January 27, 2026
Jurassic code, spicy takes
Hypercubic (YC F25) Is Hiring a Founding SWE and COBOL Engineer
Grandpa Code Goes Hot: YC startup hiring COBOL wizards and the internet is divided
TLDR: YC-backed Hypercubic wants to hire a founding software engineer and a COBOL veteran to build AI tools that keep old bank-and-airline systems running. Commenters split between “boring but massive” gold rush and fears of AI touching critical code, with memes crowning COBOL the hottest comeback of 2026.
The internet just discovered its latest unlikely heartthrob: COBOL, a 60-year-old programming language quietly running banks and airlines. Y Combinator–backed Hypercubic says it’s hiring a founding software engineer and a COBOL pro to build AI-powered upkeep for those creaky-but-critical systems. Cue comment chaos. One camp is screaming “boring is the new unicorn,” arguing that if 70% of Fortune 500 still depend on this stuff, the upside is massive. The other camp? Nervously clutching paychecks at the phrase “autonomously maintain,” warning that messing with money systems isn’t a place for experimental robots.
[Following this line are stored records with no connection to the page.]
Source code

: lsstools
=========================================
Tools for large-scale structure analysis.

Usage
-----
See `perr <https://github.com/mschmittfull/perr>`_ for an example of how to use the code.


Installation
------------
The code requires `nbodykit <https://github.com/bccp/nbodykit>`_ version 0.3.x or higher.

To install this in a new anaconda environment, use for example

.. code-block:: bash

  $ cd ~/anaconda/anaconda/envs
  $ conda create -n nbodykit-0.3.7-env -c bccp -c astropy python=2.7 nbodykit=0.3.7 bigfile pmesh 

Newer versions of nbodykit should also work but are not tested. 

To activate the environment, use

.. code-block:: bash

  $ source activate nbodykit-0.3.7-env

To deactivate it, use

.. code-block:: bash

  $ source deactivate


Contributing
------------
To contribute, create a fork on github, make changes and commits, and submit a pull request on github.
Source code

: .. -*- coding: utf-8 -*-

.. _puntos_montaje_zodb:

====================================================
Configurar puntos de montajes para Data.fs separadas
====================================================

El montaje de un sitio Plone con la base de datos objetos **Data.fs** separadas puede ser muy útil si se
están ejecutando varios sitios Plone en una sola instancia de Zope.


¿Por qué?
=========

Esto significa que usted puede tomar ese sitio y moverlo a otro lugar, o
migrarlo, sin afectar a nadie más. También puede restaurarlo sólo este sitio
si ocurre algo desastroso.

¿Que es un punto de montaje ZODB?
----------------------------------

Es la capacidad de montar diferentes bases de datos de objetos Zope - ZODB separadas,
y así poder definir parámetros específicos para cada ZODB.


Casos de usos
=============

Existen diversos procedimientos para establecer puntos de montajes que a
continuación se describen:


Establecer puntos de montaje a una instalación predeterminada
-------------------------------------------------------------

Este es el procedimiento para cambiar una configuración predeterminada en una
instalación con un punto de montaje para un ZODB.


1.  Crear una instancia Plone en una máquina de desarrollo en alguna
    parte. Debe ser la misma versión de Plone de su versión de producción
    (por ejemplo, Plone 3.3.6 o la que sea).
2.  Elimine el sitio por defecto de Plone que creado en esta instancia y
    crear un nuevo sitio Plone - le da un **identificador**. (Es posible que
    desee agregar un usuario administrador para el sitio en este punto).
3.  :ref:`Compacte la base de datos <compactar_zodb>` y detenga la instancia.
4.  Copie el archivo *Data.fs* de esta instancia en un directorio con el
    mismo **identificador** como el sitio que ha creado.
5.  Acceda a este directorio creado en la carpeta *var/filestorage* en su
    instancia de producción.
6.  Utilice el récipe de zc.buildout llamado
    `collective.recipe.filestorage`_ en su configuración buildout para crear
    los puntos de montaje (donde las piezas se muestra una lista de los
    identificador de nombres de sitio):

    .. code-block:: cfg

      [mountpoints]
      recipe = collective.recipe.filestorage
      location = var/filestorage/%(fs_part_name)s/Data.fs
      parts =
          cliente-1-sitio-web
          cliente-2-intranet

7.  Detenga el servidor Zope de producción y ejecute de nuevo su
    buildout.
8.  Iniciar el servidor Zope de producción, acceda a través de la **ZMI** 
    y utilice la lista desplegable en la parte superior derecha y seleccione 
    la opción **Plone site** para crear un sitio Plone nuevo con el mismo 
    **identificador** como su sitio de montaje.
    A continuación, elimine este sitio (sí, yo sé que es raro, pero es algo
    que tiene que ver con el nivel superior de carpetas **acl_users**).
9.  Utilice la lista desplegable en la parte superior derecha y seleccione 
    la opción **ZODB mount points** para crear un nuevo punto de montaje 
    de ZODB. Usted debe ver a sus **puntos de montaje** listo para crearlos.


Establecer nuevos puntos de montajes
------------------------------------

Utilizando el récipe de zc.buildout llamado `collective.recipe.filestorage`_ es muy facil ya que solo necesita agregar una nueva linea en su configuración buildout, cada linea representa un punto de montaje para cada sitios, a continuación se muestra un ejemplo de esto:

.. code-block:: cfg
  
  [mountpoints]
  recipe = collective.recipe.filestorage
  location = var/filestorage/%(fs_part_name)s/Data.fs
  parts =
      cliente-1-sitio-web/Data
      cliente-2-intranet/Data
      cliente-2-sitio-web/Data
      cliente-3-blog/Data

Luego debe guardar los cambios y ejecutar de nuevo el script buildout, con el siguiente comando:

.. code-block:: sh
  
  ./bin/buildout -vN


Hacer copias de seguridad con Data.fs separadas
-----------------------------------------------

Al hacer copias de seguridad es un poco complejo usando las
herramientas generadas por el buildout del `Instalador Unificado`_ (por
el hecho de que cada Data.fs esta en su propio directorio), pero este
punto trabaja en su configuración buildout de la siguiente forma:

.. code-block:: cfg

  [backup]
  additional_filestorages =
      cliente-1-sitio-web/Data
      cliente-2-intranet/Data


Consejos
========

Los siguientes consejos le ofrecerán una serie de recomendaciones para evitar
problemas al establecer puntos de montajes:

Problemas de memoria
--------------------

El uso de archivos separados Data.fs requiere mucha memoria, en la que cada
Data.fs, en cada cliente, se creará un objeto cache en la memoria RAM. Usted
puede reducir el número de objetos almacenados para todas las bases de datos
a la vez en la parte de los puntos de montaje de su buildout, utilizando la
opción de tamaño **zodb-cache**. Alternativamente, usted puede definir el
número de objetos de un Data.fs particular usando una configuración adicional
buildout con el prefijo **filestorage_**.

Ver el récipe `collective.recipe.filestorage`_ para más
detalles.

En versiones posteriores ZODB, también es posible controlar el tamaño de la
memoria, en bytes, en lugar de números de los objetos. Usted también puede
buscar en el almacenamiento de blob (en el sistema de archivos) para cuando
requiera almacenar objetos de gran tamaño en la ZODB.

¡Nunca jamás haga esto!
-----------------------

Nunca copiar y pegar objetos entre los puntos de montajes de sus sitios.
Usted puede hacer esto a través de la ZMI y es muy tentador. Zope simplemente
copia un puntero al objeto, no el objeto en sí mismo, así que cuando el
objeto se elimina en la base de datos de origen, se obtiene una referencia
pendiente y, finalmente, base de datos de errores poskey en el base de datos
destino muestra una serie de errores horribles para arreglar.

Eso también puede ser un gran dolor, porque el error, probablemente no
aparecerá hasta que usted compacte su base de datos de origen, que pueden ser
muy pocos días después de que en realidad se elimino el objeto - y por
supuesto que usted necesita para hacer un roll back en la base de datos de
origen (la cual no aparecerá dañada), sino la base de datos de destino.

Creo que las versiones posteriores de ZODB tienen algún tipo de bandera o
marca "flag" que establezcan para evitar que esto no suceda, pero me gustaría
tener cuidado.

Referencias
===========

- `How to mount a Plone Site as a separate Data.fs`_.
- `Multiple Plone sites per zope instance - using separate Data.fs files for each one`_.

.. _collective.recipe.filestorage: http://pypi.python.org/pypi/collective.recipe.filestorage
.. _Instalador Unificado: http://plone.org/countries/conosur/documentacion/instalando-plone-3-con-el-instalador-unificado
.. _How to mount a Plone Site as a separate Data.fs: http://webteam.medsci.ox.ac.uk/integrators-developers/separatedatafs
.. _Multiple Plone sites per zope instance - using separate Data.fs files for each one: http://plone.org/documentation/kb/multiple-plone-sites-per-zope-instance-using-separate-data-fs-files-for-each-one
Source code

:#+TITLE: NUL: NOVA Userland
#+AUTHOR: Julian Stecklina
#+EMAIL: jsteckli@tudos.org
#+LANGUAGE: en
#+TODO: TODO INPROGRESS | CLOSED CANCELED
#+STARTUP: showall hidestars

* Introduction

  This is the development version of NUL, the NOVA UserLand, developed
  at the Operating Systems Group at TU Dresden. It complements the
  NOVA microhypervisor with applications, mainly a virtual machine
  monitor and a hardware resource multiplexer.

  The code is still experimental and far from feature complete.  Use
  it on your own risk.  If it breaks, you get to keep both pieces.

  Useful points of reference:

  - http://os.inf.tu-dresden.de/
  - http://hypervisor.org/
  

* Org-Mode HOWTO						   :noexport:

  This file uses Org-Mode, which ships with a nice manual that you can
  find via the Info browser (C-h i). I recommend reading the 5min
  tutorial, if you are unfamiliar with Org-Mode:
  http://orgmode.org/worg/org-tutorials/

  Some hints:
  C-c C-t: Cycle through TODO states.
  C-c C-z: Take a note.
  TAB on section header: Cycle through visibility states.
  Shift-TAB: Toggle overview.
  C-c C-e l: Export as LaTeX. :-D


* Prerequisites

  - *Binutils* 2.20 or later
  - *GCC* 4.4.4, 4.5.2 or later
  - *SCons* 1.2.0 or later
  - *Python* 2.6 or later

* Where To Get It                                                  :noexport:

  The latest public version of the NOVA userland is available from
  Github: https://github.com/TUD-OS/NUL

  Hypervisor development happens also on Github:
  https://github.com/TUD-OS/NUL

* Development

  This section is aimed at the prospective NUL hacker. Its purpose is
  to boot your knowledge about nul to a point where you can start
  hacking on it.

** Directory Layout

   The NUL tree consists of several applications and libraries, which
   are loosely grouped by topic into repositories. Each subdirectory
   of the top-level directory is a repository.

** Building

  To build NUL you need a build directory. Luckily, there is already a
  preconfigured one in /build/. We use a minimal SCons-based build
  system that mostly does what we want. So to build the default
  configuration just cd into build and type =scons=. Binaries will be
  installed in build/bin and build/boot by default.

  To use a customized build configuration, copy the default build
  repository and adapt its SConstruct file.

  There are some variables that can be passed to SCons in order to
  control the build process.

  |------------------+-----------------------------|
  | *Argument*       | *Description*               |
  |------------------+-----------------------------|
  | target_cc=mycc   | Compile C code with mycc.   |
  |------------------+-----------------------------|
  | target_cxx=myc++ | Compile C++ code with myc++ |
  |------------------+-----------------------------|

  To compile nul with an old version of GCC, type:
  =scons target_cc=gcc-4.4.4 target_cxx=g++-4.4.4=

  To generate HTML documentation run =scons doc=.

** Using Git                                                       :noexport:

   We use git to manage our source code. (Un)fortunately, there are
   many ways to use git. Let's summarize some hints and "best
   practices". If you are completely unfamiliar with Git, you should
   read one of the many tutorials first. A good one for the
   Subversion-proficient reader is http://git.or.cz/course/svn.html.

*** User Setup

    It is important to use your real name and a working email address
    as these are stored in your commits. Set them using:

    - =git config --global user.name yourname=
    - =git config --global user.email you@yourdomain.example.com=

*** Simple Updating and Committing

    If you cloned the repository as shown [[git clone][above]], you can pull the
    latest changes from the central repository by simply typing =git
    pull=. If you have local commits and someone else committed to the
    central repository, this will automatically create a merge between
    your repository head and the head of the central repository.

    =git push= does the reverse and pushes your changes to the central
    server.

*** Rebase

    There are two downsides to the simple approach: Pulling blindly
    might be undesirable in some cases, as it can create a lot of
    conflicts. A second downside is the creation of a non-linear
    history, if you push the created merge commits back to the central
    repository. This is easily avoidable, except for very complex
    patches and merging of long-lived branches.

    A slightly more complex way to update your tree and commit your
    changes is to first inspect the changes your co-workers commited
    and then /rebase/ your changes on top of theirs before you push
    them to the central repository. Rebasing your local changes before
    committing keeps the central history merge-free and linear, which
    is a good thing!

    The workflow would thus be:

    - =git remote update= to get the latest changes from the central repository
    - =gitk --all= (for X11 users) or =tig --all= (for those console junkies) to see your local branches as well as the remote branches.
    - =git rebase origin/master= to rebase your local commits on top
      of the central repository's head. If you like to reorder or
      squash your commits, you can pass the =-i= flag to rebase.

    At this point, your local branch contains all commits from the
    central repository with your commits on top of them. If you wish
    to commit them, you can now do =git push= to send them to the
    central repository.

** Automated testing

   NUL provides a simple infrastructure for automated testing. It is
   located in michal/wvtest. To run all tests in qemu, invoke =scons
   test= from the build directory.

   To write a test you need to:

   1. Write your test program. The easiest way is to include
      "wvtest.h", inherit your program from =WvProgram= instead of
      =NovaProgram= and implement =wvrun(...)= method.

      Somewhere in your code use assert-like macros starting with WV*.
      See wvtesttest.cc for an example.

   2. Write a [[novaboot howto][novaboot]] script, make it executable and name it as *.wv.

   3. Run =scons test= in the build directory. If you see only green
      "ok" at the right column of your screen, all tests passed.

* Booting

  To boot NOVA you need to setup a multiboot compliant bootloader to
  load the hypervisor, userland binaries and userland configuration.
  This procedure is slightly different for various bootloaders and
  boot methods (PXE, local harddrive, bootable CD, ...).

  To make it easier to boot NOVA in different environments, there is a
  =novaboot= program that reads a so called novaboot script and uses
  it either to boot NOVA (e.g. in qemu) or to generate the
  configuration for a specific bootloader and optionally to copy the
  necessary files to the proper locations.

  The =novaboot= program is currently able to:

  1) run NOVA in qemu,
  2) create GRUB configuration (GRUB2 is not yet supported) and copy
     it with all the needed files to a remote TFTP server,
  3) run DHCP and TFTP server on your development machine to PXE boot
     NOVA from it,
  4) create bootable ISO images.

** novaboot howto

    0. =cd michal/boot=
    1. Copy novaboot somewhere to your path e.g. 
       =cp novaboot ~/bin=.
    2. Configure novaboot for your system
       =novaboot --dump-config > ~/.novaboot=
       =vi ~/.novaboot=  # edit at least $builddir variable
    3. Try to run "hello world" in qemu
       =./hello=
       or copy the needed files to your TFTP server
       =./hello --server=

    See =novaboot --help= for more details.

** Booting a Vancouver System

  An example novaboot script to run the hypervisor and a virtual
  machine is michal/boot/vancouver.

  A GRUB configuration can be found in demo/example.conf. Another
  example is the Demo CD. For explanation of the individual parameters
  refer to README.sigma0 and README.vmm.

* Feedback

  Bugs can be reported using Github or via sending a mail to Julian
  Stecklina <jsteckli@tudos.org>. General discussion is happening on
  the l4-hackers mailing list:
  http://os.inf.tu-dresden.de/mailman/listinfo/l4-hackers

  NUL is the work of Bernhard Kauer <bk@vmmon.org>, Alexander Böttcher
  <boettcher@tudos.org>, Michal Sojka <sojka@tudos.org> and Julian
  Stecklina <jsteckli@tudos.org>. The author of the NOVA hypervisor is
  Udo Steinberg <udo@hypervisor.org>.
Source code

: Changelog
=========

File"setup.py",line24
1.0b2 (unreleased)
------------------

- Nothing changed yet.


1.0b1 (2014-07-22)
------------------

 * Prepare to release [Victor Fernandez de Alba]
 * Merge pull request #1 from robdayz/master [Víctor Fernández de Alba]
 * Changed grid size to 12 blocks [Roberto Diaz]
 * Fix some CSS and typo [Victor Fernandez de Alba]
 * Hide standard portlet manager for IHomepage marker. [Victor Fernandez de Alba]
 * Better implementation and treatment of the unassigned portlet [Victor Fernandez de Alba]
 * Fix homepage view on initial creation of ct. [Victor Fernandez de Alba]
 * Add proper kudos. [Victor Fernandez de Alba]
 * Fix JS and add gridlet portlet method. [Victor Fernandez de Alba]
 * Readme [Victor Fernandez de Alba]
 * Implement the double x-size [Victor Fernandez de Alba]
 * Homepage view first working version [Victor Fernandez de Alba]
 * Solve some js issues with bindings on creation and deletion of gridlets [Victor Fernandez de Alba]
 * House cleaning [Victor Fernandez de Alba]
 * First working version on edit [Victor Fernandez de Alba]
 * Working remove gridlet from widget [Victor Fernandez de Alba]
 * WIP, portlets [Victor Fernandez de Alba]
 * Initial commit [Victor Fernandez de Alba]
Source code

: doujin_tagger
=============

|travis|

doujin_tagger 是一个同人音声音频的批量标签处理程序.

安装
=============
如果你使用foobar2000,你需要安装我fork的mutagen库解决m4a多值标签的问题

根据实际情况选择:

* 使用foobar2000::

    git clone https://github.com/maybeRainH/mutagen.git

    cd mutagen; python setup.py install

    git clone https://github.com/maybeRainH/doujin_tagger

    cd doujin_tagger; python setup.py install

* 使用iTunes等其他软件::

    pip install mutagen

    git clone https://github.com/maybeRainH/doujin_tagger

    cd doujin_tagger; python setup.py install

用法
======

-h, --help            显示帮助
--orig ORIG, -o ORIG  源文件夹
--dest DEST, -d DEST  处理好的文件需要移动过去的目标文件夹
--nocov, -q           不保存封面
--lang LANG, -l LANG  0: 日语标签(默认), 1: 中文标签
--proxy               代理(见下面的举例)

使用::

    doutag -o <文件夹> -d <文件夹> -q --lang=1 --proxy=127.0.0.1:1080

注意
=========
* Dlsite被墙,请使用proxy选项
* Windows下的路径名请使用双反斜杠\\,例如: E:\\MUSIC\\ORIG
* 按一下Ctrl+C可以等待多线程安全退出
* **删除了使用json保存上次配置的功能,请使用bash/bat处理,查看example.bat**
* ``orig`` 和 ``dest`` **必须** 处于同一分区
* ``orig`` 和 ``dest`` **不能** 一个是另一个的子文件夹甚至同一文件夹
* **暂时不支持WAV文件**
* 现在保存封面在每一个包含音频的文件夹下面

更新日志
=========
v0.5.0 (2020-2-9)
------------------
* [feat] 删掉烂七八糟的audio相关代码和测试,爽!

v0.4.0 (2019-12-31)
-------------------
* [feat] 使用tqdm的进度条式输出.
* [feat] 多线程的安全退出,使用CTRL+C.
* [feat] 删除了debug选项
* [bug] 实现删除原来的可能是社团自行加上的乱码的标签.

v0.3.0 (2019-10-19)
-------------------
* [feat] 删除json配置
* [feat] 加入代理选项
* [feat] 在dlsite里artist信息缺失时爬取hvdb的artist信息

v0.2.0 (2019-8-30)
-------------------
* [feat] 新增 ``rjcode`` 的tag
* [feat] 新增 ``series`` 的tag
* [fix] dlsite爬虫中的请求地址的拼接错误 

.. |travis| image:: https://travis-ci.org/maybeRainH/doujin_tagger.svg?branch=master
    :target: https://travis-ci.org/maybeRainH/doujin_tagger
The thread lit up with generational spice. Veterans flexed institutional memory (“we patched this in ’98, kiddo”), while younger devs eyed a COBOL comeback tour like it’s the calm, well-paid antidote to app-churn life. There’s beef over whether this is a noble mission to keep civilization’s plumbing flowing—or a marketing gloss on a gnarly problem nobody wants. Memes arrived instantly: “Jurassic Park for code,” “COBOLcoin when,” and multiple Indiana Jones gifs dug up for the mainframe tomb-raiding vibe. Some begged Hypercubic to recruit retired experts; others say AI finally can untangle the “spaghetti.” Love it or fear it, everyone agrees this is the least flashy, most consequential startup energy in ages. Read the pitch at hypercubic.ai and pick a side.
Key Points
- •Hypercubic positions itself as an AI-native platform to maintain and modernize COBOL and mainframe systems.
- •The company is hiring a founding software engineer and a COBOL engineer (per the title).
- •About 70% of Fortune 500 companies still rely on legacy systems for core applications across major industries.
- •Legacy systems from the 1960s–1990s remain critical but have grown opaque as original developers retire or leave.
- •Hypercubic aims to enable autonomous maintenance and modernization to future-proof essential enterprise infrastructure.